### About this exercise
Repeat the records below exactly, from the first line through the line containing "middle pip: (572, 524)", and leave out any pictures.

Bounding box coordinate data
※ ※ ※

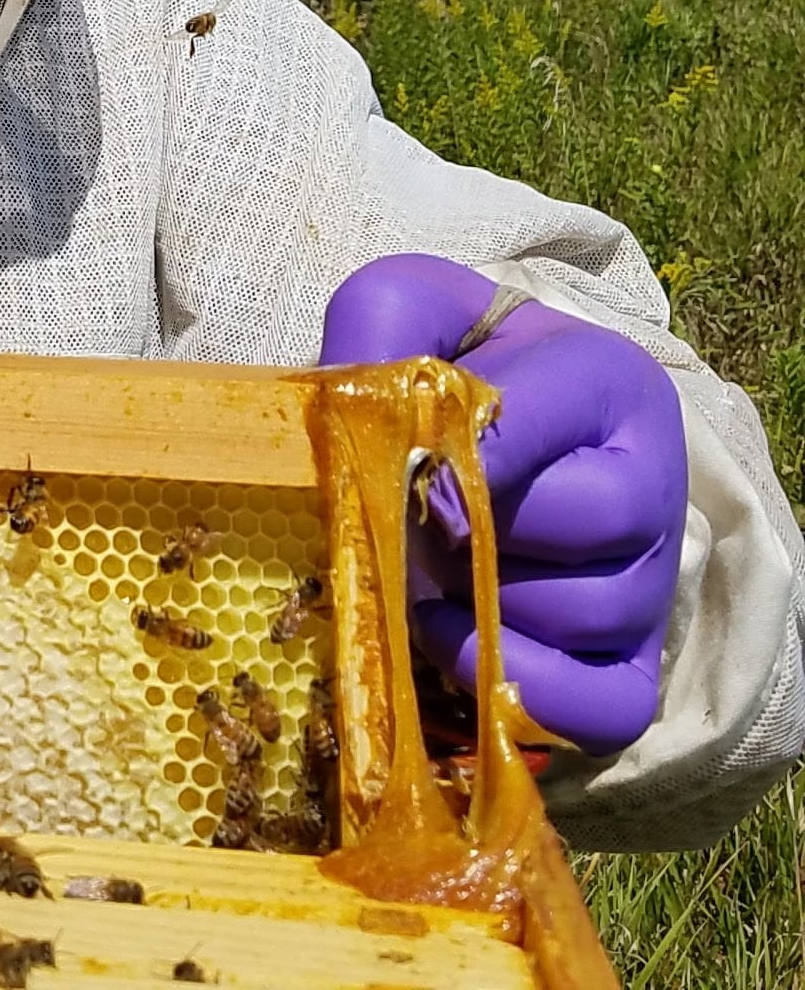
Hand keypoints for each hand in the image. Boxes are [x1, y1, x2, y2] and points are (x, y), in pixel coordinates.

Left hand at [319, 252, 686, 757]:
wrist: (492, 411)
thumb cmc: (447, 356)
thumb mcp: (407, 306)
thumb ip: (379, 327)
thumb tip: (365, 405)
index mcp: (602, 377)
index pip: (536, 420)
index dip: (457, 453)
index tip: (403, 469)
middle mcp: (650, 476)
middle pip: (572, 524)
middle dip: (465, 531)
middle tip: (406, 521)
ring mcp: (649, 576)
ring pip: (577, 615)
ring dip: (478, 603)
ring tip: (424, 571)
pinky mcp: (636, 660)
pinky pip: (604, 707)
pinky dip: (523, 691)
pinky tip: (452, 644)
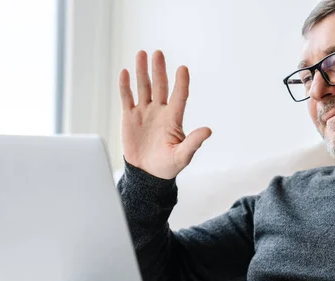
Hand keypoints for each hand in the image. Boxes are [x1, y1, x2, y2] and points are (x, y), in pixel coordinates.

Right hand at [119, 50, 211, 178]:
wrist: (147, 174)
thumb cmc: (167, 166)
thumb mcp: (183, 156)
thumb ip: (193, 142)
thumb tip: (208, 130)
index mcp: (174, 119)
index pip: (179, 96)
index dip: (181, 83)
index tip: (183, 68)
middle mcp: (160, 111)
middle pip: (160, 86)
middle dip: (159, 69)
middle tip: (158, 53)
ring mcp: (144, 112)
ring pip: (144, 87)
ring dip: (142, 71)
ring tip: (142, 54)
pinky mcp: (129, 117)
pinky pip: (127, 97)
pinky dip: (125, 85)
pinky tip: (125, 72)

※ ※ ※

### Task result
Hand keypoints for each hand in the image. Boxes are [x1, y1, x2, y2] and points are (x, y), in pixel coordinates.

Left hand at [319, 252, 686, 757]:
wrist: (492, 411)
thumb cmc: (447, 356)
thumb mcp: (407, 306)
thumb ip: (379, 327)
thumb tip: (365, 405)
index mcp: (602, 377)
index pip: (536, 420)
index dip: (457, 453)
index tip: (403, 469)
middle mcp: (650, 476)
middle pip: (572, 524)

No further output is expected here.